Provided passage –
┄┄┄┄┄┄┄┄┄┄┄┄┄┄┄┄┄┄┄┄
Maestro! — Case Study

Role Systems Developer, Motion Capture Specialist

Timeline Spring 2026

Context Class project, UT Austin (AET)

Team Oui-Pittt

QTM (Qualisys Track Manager)TouchDesignerPythonOSC ProtocolChataigneAbleton LiveResolume

Experience Trailer

The Concept

Maestro! transforms the LIM Lab into a jazz fusion band you play with your body. Five paper mache instruments — saxophone, trumpet, drums, electric keyboard, and bass guitar — sit in the space. When a guest picks one up and moves around with it, that instrument’s part of the song comes to life. Position affects spatialization. Held height affects volume. Rotation affects effects. As more instruments get picked up, the full ensemble fills out.

The composers wrote three original three-minute jazz pieces with five instruments: keytar, drums, bass, saxophone, and trumpet. The audience plays them.

My Contributions

This case study focuses on the systems I built between the motion capture data and everything else. My job was to take raw 6DoF tracking data from QTM and turn it into something the composers and visual artists could actually use — scaled, named, and routed to the right places. I also led the overall development and refinement of the experience. Figuring out not just what is technically a responsive interaction, but what really feels like an interaction to the user was a huge part of the work, and I was deeply involved in that process from start to finish. I built the core system, then iterated on it in response to playtesting feedback and composer/artist needs until we had a polished final product.

The Team — Oui-Pittt

Maggie Rheudasil Producer

Isabella Martinez Fabrication Lead

Helena Bjeletich Systems Lead

Olivia Longoria Composer / Lighting Designer

Will Johnson Composer

Nicolas Sosa Composer

Jovanna Molina Artist / Programmer (TouchDesigner lead for visuals)

Jennifer Yu Artist

Jeremy Scheppers Artist / Lighting Designer

The Core Problem

QTM gives you raw 6DoF data: X, Y, Z position in millimeters, and rotation as Euler angles. It comes out of the system fast and accurate, but it is not art-ready. A composer working in Ableton doesn’t want to think about millimeters. A visual artist working in TouchDesigner doesn’t want to deal with -3000 to 3000 value ranges. They want the data in the shape their tools already speak: MIDI 0–127 for audio, normalized -1 to 1 for visuals.

On top of that, there were a few different computers involved. The QTM-to-TouchDesigner pipeline lived on one machine (mine). Ableton lived on another (the composers’). The visuals were running on another computer in TouchDesigner and Resolume. Everything had to agree about what each instrument’s data meant.

Goal

Make it as easy as possible for the artists to do art. They shouldn’t have to write Python. They shouldn’t have to debug OSC addresses. They should be able to say “I want velocity of the drumsticks to control the hi-hat filter” and have that be a two-minute wiring job, not a two-day engineering problem.
┄┄┄┄┄┄┄┄┄┄┄┄┄┄┄┄┄┄┄┄
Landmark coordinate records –
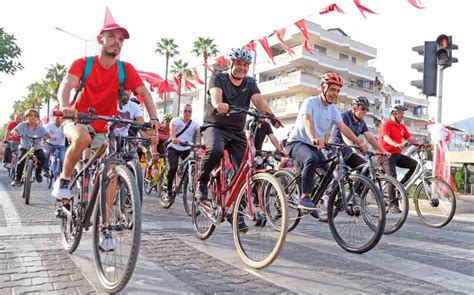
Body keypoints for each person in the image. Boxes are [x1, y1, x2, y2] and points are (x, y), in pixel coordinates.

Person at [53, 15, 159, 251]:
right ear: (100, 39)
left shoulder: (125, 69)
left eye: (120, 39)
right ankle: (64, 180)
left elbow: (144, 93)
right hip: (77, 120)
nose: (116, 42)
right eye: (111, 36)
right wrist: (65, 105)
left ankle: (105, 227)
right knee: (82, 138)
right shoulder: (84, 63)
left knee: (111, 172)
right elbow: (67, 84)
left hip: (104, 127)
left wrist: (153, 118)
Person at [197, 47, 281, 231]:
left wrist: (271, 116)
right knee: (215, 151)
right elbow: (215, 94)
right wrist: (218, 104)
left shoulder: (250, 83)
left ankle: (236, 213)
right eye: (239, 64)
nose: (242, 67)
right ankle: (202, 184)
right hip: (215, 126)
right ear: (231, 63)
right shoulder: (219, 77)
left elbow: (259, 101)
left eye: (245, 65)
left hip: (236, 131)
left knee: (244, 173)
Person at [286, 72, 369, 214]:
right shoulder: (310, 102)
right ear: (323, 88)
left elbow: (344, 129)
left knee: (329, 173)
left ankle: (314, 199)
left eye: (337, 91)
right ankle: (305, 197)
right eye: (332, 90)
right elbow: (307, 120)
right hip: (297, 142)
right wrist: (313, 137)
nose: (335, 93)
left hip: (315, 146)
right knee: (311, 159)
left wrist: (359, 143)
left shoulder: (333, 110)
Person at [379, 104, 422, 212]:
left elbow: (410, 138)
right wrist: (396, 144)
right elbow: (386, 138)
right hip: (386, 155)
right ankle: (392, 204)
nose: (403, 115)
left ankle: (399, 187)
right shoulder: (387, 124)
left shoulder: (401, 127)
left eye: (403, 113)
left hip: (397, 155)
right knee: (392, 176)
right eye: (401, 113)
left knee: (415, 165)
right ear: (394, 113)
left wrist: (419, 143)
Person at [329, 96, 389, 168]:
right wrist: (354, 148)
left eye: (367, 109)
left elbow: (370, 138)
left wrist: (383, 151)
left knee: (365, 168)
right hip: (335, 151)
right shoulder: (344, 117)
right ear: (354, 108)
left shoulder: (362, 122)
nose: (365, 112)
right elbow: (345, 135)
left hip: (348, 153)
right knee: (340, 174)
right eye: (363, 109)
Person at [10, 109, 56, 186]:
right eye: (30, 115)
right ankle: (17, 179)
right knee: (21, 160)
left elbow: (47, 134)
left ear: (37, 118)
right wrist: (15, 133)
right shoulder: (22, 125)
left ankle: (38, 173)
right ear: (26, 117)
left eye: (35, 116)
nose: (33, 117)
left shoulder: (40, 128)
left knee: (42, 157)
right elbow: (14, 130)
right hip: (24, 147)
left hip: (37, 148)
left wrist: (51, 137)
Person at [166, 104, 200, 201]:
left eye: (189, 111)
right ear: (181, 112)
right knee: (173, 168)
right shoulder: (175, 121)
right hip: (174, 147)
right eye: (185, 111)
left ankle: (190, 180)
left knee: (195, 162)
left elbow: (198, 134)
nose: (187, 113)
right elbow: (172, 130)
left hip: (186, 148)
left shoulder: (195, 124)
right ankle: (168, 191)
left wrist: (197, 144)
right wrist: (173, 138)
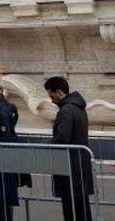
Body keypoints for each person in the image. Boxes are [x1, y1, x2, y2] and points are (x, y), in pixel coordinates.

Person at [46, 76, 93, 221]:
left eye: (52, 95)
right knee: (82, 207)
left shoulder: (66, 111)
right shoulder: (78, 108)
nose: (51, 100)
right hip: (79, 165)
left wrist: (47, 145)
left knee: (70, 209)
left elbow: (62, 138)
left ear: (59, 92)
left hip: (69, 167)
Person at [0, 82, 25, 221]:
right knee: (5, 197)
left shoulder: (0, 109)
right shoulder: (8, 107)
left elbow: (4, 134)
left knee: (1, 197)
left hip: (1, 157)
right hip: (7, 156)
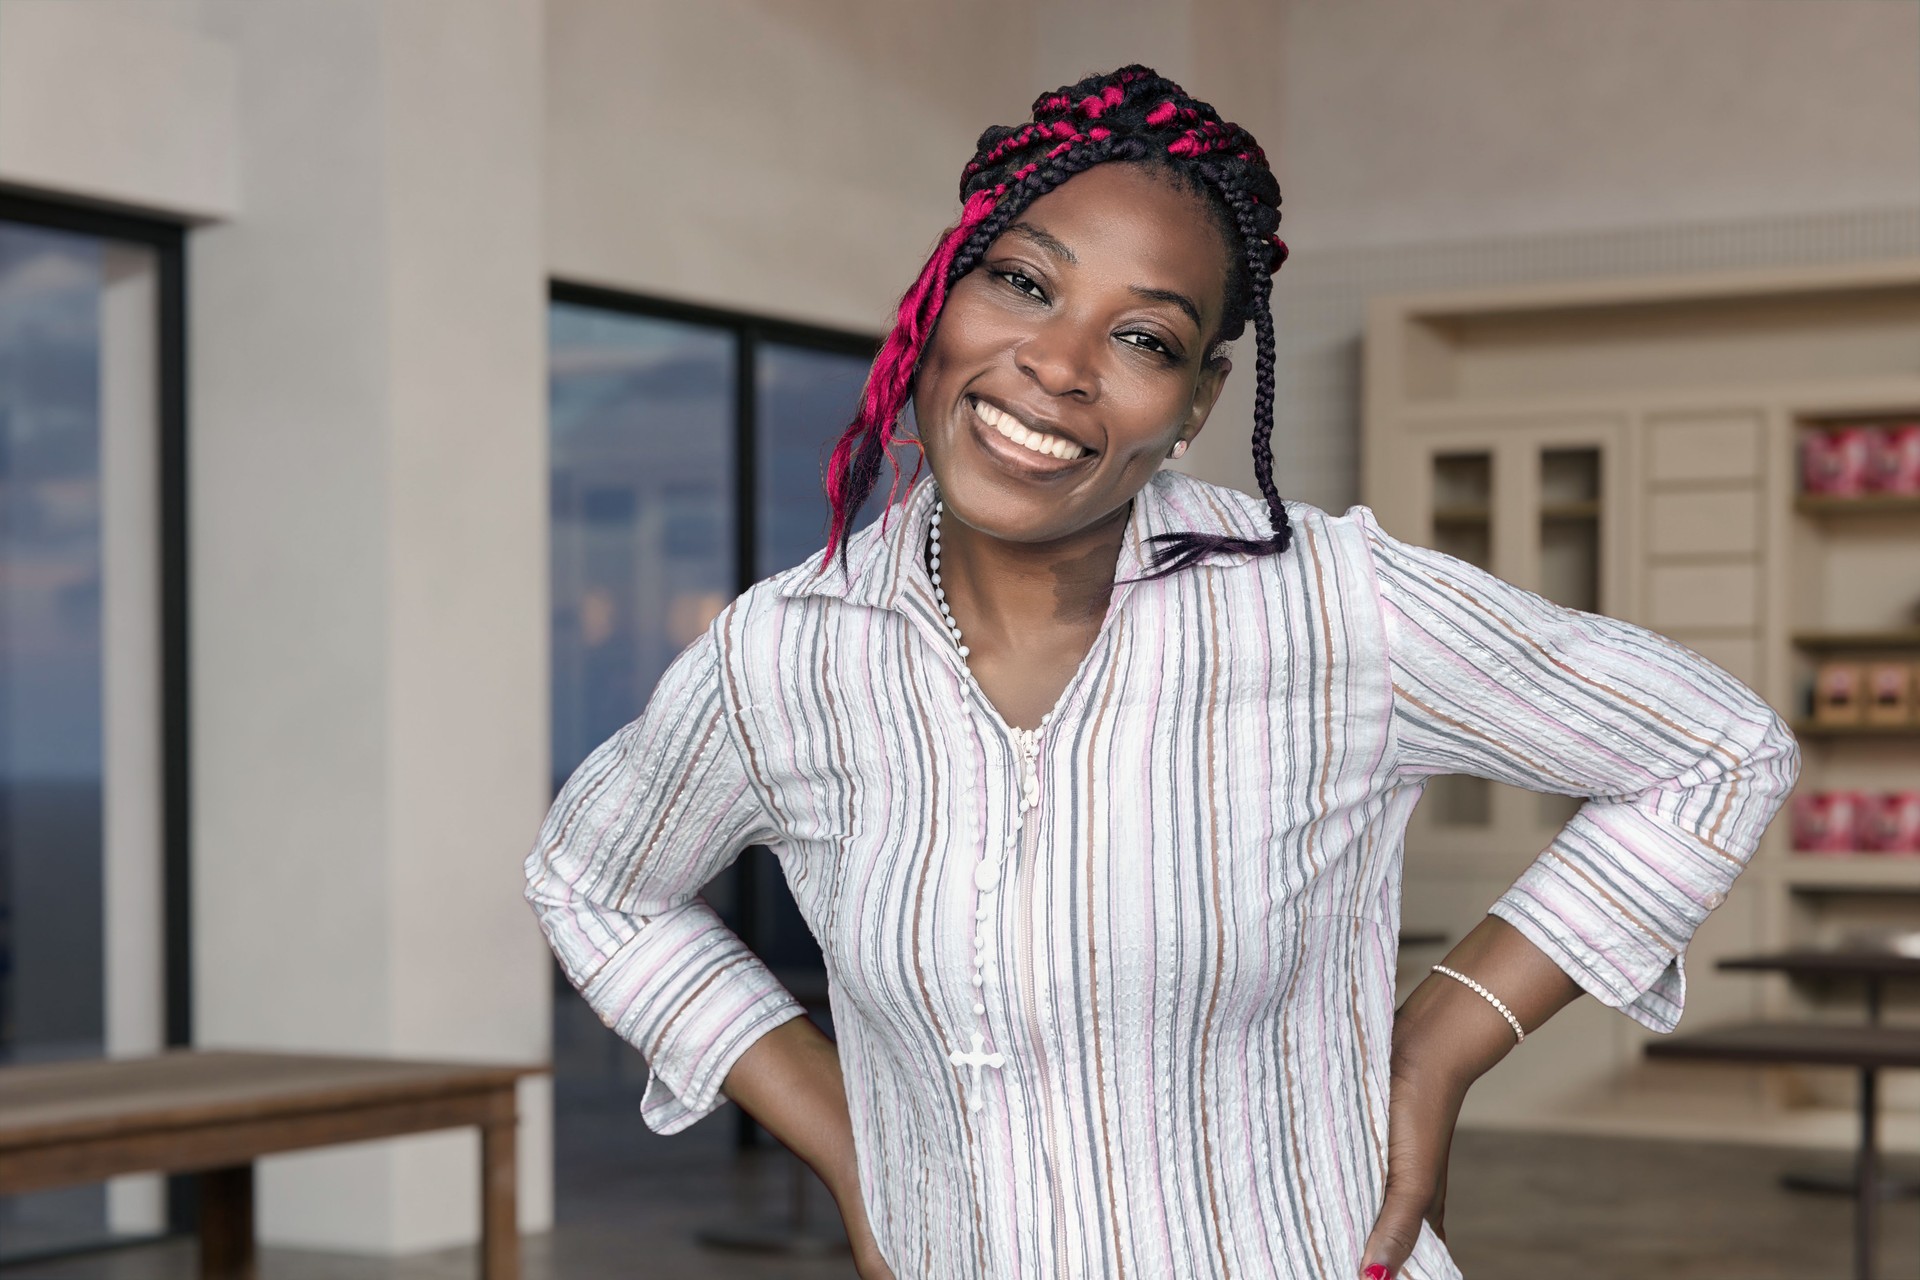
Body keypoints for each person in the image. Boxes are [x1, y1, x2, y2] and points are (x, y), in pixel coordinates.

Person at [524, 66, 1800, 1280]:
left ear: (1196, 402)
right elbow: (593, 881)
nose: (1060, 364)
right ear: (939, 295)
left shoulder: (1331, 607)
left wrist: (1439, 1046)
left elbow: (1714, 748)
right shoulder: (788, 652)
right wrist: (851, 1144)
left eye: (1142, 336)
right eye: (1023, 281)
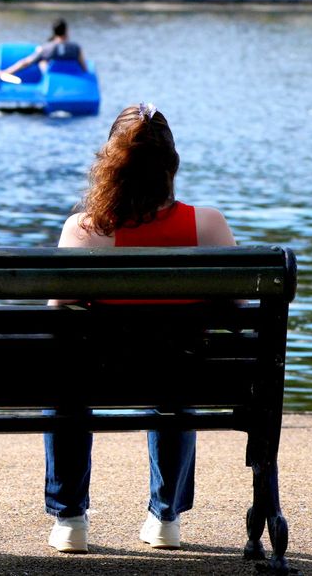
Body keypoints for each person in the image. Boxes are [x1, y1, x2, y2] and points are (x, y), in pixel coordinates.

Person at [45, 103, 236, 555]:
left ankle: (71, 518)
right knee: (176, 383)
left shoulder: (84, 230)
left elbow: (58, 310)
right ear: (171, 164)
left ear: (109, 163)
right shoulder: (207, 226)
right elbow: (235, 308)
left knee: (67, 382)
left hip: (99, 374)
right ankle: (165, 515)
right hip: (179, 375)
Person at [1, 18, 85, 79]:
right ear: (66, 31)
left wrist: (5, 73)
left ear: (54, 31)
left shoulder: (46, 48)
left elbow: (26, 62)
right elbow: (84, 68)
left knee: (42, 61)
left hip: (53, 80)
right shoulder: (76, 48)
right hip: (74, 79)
┄┄┄┄┄┄┄┄┄┄┄┄┄┄┄┄┄┄┄┄
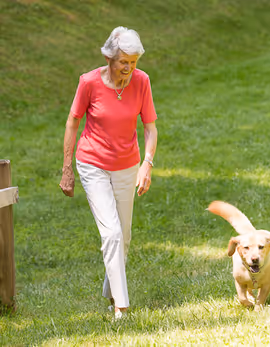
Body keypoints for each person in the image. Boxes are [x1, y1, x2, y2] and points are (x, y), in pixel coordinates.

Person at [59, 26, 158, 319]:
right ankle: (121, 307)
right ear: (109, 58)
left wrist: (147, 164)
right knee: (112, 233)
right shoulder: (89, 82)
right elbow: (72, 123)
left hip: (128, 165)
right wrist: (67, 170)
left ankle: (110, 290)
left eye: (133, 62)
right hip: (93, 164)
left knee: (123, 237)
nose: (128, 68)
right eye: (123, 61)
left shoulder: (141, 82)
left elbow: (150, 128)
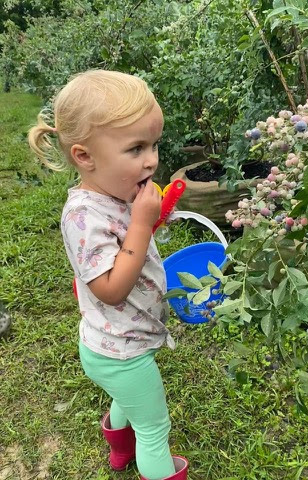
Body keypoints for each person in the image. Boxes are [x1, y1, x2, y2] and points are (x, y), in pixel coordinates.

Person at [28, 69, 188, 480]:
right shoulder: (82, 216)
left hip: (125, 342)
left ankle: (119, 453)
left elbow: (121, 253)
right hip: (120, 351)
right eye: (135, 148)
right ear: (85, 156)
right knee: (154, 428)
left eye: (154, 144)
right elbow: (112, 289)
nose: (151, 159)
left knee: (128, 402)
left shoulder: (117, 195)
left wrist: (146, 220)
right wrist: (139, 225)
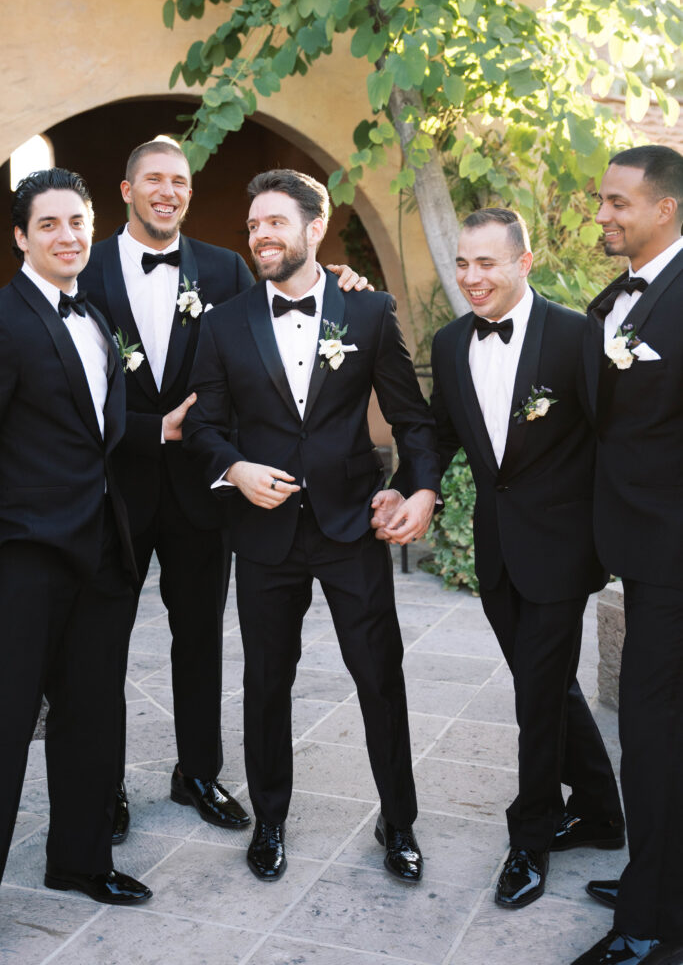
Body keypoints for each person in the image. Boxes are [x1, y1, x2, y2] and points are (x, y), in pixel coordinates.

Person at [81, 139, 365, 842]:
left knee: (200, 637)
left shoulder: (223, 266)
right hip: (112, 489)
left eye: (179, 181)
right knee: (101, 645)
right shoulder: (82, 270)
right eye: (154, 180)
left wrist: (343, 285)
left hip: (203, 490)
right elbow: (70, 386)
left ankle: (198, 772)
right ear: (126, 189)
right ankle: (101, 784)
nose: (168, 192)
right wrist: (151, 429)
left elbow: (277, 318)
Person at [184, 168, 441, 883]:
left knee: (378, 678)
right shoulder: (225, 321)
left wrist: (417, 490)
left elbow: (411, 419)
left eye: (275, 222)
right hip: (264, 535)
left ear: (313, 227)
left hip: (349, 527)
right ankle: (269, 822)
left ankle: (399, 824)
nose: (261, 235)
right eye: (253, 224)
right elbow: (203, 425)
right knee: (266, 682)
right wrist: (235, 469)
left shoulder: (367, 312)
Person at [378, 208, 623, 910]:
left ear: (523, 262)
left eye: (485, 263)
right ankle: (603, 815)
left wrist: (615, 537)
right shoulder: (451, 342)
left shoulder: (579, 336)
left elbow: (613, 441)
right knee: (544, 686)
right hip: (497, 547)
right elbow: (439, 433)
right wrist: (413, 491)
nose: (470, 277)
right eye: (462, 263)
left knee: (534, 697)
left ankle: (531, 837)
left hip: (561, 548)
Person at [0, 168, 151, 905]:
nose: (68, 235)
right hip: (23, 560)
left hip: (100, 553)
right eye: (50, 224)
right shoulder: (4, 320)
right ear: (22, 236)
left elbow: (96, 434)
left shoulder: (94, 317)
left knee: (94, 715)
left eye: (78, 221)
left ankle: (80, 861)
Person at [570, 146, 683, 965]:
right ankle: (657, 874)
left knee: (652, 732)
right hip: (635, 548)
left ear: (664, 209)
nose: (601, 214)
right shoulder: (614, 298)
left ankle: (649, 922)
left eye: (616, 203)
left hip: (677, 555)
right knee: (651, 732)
┄┄┄┄┄┄┄┄┄┄┄┄┄┄┄┄┄┄┄┄
Problem requirements – List the paper mache instruments that the Maestro! case study says sit in the space.

Exercise output – Saxophone, trumpet, drums, electric keyboard, bass guitar